Each approach should be followed by comprehensive phenotypic characterization, including:

• Growth kinetics in various media and stress conditions

• Membrane integrity assessments

• Virulence testing in appropriate model systems

• Complementation studies to confirm phenotypes are specifically due to yfbV loss

These genetic approaches can be integrated with the recombinant protein studies to build a comprehensive understanding of YfbV function.

What experimental models are most appropriate for studying YfbV's role in Salmonella choleraesuis pathogenesis?

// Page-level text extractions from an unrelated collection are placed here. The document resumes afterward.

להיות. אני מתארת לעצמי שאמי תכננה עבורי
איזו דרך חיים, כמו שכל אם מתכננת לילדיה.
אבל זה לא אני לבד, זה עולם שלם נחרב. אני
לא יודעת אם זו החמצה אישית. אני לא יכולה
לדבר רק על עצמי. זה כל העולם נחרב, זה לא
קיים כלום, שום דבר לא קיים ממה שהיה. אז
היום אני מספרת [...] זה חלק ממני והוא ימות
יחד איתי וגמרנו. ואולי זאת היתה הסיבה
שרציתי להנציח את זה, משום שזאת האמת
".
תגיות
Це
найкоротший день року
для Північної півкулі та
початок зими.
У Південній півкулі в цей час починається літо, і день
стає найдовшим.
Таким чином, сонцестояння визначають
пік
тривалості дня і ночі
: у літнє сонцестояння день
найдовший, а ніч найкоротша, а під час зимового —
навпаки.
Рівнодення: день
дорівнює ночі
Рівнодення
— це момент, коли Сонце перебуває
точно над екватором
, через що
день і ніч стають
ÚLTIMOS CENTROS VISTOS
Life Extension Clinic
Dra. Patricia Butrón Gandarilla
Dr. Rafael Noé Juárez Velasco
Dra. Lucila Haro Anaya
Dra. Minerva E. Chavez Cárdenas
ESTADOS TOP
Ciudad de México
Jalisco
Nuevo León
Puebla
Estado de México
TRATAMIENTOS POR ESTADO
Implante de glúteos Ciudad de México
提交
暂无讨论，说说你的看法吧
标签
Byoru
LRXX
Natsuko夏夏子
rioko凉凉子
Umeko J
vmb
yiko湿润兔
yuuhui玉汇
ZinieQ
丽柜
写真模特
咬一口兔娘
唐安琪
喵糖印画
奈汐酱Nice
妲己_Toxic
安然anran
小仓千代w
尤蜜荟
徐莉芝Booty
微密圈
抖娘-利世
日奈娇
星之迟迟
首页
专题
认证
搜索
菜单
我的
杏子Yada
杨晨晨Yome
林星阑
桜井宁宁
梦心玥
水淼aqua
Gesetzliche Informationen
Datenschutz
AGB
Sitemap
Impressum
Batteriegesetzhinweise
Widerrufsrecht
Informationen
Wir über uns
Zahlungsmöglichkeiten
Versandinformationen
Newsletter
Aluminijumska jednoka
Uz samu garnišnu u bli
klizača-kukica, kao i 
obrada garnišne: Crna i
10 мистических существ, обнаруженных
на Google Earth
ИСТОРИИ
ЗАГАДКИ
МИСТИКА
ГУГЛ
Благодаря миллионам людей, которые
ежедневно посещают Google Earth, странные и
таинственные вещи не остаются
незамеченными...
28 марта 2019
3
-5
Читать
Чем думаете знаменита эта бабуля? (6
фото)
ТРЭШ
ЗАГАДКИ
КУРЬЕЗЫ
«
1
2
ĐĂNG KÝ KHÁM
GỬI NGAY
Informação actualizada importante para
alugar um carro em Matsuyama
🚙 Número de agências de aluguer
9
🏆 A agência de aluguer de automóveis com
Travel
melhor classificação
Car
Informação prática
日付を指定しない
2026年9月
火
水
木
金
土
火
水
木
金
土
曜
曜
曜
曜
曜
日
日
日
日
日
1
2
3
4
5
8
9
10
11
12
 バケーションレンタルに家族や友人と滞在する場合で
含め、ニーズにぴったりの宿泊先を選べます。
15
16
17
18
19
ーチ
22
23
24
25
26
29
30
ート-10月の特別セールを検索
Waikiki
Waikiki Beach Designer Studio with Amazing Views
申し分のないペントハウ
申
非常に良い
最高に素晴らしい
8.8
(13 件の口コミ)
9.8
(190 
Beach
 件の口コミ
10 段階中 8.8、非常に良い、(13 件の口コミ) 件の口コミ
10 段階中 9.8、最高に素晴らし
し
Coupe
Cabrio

Selecting appropriate experimental models is crucial for understanding YfbV's role in pathogenesis:

• Cellular models:

  • Macrophage infection assays (e.g., using RAW264.7 or primary macrophages) to study intracellular survival

  • Intestinal epithelial cell lines (e.g., Caco-2, HT-29) for invasion and adherence studies

  • Endothelial cell models to investigate vascular interactions relevant to bacteremia

• Animal models:

  • Mouse models have been successfully used to study Salmonella vaccine candidates, as evidenced by protection studies with recombinant attenuated vaccines

  • Specific pathogen-free pigs would be particularly relevant as Salmonella Choleraesuis is host-adapted to swine

  • The mouse model demonstrated in the research showed that immunization with attenuated Salmonella strains provided protection against lethal challenges

• Ex vivo systems:

  • Precision-cut tissue slices from relevant organs

  • Organoids derived from intestinal or vascular tissues

The mouse model has demonstrated utility in Salmonella research, with experimental evidence showing that immunization with recombinant strains SLT17 (pCZ1) or SLT18 (pCZ1) induced specific IgG against heterologous O-antigens and provided protection against lethal challenges , suggesting similar approaches could be valuable for YfbV research.